İnsanın duyusal algılarında yaşadığı bu duygusal sapmalar, aynı zamanda onun doğayı yorumlayabilme araçları üretmesini de sağlıyor. Ancak bu araçlar hep anlam dünyalarındaki bu çarpık ikililikle açığa çıkacaktır. Bu nedenle; güzel-çirkin, iyi-kötü, doğru-yanlış olarak yorumlanamayan sanatsal, ahlaki veya bilimsel bir olgu toplumsal insan için anlamsız olarak kalacaktır.

Nitekim ahlak ve bilim sanıldığı gibi pratik aklın değil, saf aklın ürünleridir. Ancak estetik, sanat ve ekonomi ise pratik aklın ürünleridir. Estetik ve sanat; güzel-çirkin, iyi-kötü ikililiğinden kurtulduğu zaman tek tipleşecek ve bu nedenle de ortadan kalkacaktır. Bu nedenle pratik akıl tamamlanınca, yani akıl-saf akıl özdeşliği kurulunca, insanın saf ahlaksal yönü ve saf bilimi kurulacak; iyi-kötü, doğru-yanlış ikililiği ortadan kalkacak, yani gerçek ahlak ve bilim ortaya çıkacak; piyasalar ve ürünleri tek tipleşecek, rekabet ortadan kalkacak, çünkü buna ihtiyaç kalmayacak; buna karşın, insanın toplumsal alandaki tüm faaliyetleri ve kurduğu tüm toplumsal yapılar ve inançları ile beraber sanatsal faaliyetleri ve estetiksel yönü de tamamen sonlanacaktır.

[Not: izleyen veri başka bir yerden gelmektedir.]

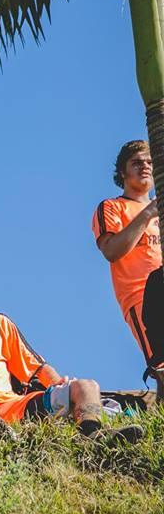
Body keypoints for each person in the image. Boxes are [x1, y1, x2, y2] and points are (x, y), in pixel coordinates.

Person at [0, 256, 144, 444]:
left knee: (86, 386)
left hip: (15, 407)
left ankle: (94, 436)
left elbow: (36, 368)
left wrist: (60, 385)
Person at [92, 140, 162, 393]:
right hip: (140, 296)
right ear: (122, 171)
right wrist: (148, 213)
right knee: (161, 362)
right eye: (137, 163)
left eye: (150, 162)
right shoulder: (112, 207)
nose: (145, 167)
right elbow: (111, 251)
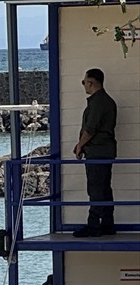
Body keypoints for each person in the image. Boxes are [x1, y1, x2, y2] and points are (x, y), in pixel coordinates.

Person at [72, 68, 117, 238]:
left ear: (91, 83)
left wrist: (79, 146)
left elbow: (90, 129)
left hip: (98, 151)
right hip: (105, 150)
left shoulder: (98, 103)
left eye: (84, 82)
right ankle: (107, 223)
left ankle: (93, 225)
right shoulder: (106, 101)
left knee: (96, 188)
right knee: (104, 188)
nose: (84, 85)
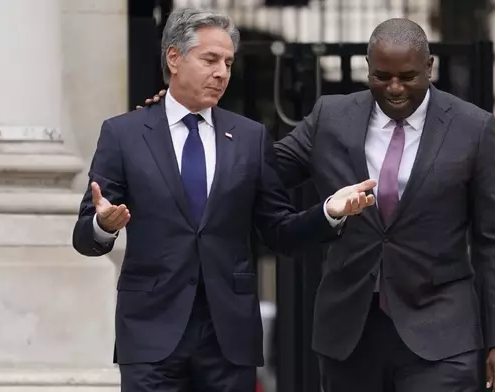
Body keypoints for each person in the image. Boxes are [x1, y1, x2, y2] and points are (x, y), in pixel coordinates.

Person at [142, 17, 495, 392]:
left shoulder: (473, 128)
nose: (394, 88)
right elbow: (257, 171)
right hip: (350, 334)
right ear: (368, 68)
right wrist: (182, 115)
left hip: (442, 335)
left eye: (408, 77)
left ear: (429, 67)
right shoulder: (332, 117)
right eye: (381, 76)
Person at [72, 8, 377, 392]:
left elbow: (278, 230)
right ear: (174, 58)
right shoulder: (124, 134)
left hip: (228, 337)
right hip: (151, 332)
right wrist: (103, 225)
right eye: (210, 59)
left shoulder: (250, 137)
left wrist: (329, 212)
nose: (222, 73)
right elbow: (84, 236)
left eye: (229, 62)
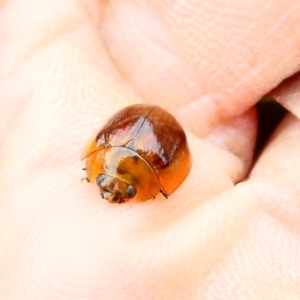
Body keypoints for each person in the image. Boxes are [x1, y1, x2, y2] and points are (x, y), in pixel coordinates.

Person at [1, 1, 300, 299]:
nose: (111, 194)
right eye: (114, 187)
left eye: (116, 188)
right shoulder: (109, 157)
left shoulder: (137, 167)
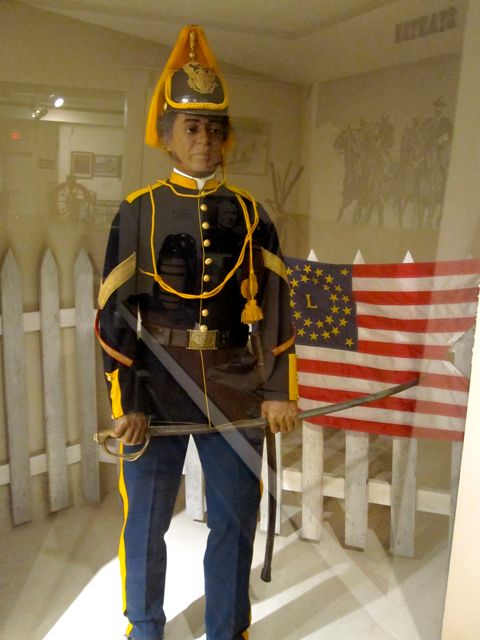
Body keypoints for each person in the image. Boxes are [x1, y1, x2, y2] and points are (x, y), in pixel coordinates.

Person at [96, 25, 298, 640]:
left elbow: (276, 305)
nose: (204, 139)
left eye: (214, 127)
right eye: (191, 126)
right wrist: (126, 402)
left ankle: (226, 629)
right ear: (168, 135)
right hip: (157, 387)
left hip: (237, 386)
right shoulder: (139, 210)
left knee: (236, 518)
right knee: (147, 519)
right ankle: (145, 628)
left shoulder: (252, 214)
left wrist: (278, 388)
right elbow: (115, 315)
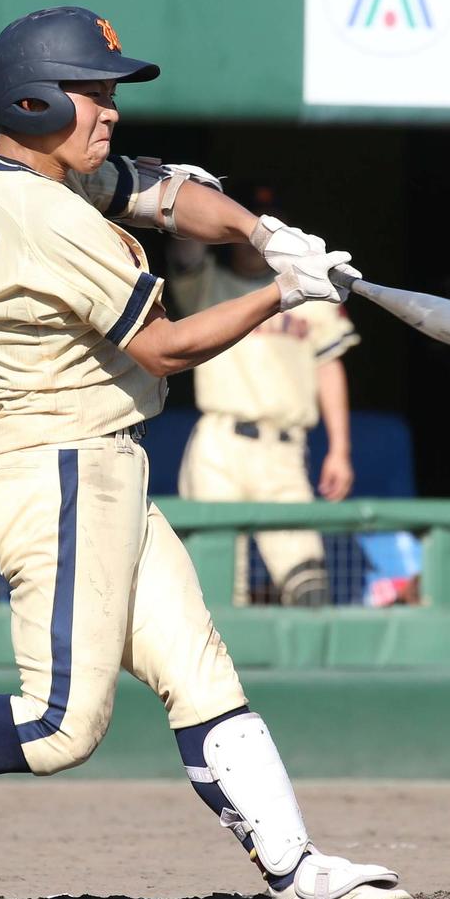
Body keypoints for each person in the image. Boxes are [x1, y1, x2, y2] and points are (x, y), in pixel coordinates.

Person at [0, 5, 415, 899]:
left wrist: (261, 229)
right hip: (58, 468)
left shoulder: (26, 165)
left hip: (100, 459)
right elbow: (162, 348)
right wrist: (284, 290)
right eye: (91, 91)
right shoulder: (44, 217)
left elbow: (158, 191)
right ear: (34, 97)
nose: (109, 109)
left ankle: (298, 873)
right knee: (58, 726)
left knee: (199, 674)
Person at [168, 184, 359, 606]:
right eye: (255, 223)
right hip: (221, 443)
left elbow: (329, 368)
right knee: (213, 587)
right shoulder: (208, 285)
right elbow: (185, 254)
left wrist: (340, 450)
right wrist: (184, 195)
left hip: (284, 451)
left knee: (308, 586)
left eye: (271, 224)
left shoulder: (311, 291)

Böylelikle bu büyük çaptaki teorimi oluşturan makalelerimin giriş bölümünü tamamlayarak, başlangıçta söz verdiğim gibi; insanın toplumsal bir varlık olduğu yalanını ortaya çıkarıp, bununla ilgili üretilen tüm maskeleri parçalayarak; sevgi ve nefretin, iyi ve kötünün olmadığı geleceğin dünyasının insanlarına en büyük armağanımı sunmuş oluyorum.

* Makalelerimin bu bölümünde, Yılmaz Öner'in terminolojisinden sıklıkla yararlandım ve ilerideki yazılarımda da buna devam edeceğim. Çünkü, Yılmaz Öner'in teorileri doğa yasaları ile ilgili değerli açıklama olanakları sunmaktadır. Yılmaz Öner hakkında bilgi isteyenler bu bloğumdaki 'Yılmaz Öner'in Prodeterminizm Teorisi' adlı makalelerime bakabilirler.

** Kalp atışlarının hızlanması, tansiyonun yükselmesi gibi.

*** Platon'un bu konuyu açıkladığı eserleri Devlet ve Yasalar adlı yazılarıdır.